What types of annotations are available via the API?

The text-mining platform hosts a variety of annotation types, including the following:
  • Named entities: gene/protein names, organisms, diseases, Gene Ontology terms, chemicals and accession numbers.
  • Biological events: protein phosphorylation
  • Relationships: gene-disease associations
  • Text phrases: GeneRIF (Gene Reference into Function), as well as protein-protein interactions.

The number and diversity of annotation types available to users grows as the new providers join the scheme. Currently annotations are contributed by a number of providers, including Europe PMC’s own text-mining pipeline for named entities, the Swiss Institute of Bioinformatics for gene function annotations, DisGeNET and the Open Targets Platform for gene-disease relations, IntAct for manually curated protein-protein interactions, and NaCTEM for phosphorylation events.

What can you do using the Annotations API?

The Annotations API offers diverse functionality for various user workflows. It is possible to retrieve all mentions of chemical entities found in results section, or recall all articles that discuss involvement of FFA2 protein in diabetes. Users can combine a number of parameters (such as annotation type, annotation provider, or even article section) to specify their query. The filter parameter allows the user to switch between two options: retrieving only specified annotations for each article, or retrieving all the annotations limited to the list of articles that contain the specified annotation. Output formats include XML, ID_LIST, JSON and JSON-LD, which produces a linked data representation of the annotations for annotations exchange across different platforms, making it easier to consume the data.

The following modules are available for the Annotations API:
  • get /annotationsByArticleIds: Get the annotations contained in the list of articles specified by the user. The user can specify article iDs, annotation type, annotation provider, or article section.
  • get /annotationsByEntity: Get the annotations of the articles which have at least one annotation tagging the specified entity (e.g. BRCA1, metformin, or cancer).
  • get /annotationsByProvider: Get the annotations of the articles which have at least one annotation provided by the specified provider (e.g. Open Targets).
  • get /annotationsByRelationship: Get the annotations of the articles which have at least one annotation tagging two specified entities relating to each other (i.e. NRGN-schizophrenia for gene-disease relationship).
  • get /annotationsBySectionAndOrType: Get the annotations of the articles which have at least one annotation of a type inside an article section (e.g. all organisms annotations in “Materials and Methods” section). The user can also choose to specify only the annotation type or only the article section.

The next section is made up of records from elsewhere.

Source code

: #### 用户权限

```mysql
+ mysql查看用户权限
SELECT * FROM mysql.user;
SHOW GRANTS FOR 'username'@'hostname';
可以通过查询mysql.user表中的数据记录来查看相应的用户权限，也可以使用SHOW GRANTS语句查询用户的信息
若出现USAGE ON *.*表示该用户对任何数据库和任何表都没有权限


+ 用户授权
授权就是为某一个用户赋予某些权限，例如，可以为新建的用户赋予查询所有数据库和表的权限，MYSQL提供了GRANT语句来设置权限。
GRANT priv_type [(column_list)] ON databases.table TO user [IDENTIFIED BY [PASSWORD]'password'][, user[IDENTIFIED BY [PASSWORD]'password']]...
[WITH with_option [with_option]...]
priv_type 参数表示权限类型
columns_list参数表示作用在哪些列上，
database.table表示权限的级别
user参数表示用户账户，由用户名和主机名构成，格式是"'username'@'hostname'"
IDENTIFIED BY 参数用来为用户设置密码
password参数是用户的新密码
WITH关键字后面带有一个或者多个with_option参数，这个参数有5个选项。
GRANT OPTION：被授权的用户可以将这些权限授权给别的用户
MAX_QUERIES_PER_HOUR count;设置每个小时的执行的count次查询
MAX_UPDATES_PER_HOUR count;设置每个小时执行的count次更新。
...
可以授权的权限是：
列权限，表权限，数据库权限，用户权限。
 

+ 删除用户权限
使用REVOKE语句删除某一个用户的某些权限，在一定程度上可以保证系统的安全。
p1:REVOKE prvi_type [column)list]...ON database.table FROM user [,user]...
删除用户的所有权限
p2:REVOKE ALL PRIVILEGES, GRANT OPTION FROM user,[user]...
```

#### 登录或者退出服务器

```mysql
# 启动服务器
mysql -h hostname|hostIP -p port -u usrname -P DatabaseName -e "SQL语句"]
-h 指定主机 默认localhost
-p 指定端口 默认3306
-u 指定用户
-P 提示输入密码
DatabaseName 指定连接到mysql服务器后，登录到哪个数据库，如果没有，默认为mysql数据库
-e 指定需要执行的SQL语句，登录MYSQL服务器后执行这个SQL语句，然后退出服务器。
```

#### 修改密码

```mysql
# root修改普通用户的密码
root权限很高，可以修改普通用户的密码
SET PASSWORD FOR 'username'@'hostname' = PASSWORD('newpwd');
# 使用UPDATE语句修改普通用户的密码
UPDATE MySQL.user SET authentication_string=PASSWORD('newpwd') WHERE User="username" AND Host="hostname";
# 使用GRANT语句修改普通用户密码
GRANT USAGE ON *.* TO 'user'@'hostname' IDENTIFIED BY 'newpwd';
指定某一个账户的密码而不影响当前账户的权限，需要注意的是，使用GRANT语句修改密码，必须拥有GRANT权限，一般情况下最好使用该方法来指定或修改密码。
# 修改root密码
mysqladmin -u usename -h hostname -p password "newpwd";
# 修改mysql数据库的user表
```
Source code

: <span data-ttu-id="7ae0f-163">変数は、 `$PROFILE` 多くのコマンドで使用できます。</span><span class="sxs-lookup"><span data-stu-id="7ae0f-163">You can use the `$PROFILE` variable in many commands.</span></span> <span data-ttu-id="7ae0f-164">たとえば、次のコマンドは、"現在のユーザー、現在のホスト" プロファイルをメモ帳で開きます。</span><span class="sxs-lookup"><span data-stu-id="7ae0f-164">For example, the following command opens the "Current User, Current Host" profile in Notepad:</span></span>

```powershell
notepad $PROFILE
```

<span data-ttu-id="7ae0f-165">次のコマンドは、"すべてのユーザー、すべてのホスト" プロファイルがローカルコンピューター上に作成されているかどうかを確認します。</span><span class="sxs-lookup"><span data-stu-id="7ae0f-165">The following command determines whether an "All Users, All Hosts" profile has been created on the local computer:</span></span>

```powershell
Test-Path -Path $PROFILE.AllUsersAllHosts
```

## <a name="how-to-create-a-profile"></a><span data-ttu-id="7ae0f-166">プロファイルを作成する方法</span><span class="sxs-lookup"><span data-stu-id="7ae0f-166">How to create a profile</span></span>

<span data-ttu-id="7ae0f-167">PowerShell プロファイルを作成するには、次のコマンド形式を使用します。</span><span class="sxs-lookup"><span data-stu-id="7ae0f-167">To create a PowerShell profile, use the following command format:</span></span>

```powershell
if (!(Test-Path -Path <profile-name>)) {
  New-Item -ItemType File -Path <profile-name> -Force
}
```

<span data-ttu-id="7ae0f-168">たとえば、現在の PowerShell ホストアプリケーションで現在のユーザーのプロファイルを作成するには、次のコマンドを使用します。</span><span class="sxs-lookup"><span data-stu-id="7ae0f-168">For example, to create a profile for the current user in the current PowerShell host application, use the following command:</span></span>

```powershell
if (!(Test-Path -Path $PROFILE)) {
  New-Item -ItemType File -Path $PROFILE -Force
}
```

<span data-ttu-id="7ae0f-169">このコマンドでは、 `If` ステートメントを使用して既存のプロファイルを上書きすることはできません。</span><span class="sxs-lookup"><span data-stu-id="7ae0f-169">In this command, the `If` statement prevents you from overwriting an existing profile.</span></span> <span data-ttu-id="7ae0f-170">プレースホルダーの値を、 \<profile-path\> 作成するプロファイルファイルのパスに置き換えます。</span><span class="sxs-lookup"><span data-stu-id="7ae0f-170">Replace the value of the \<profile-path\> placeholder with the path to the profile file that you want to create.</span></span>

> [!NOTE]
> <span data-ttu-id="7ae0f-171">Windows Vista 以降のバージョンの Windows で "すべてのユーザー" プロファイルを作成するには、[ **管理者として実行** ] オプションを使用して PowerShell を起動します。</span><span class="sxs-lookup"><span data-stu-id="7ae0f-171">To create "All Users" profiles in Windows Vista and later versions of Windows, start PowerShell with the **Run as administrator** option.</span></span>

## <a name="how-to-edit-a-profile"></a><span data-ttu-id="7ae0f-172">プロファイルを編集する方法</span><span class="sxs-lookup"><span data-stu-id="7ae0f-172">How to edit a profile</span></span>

Advancing science with text-mining

Systematic analysis of research literature offers immense potential for advancing scientific knowledge. However, extracting facts and evidence is a difficult, time-consuming and laborious task. That’s where text-mining comes into play, helping to advance the discovery process. Our goal in developing the Annotations API was to make text-mining outputs available to a wider community of biomedical scientists, and we hope that with this new tool anyone will be able to harness the power of text-mining for the benefit of their own research.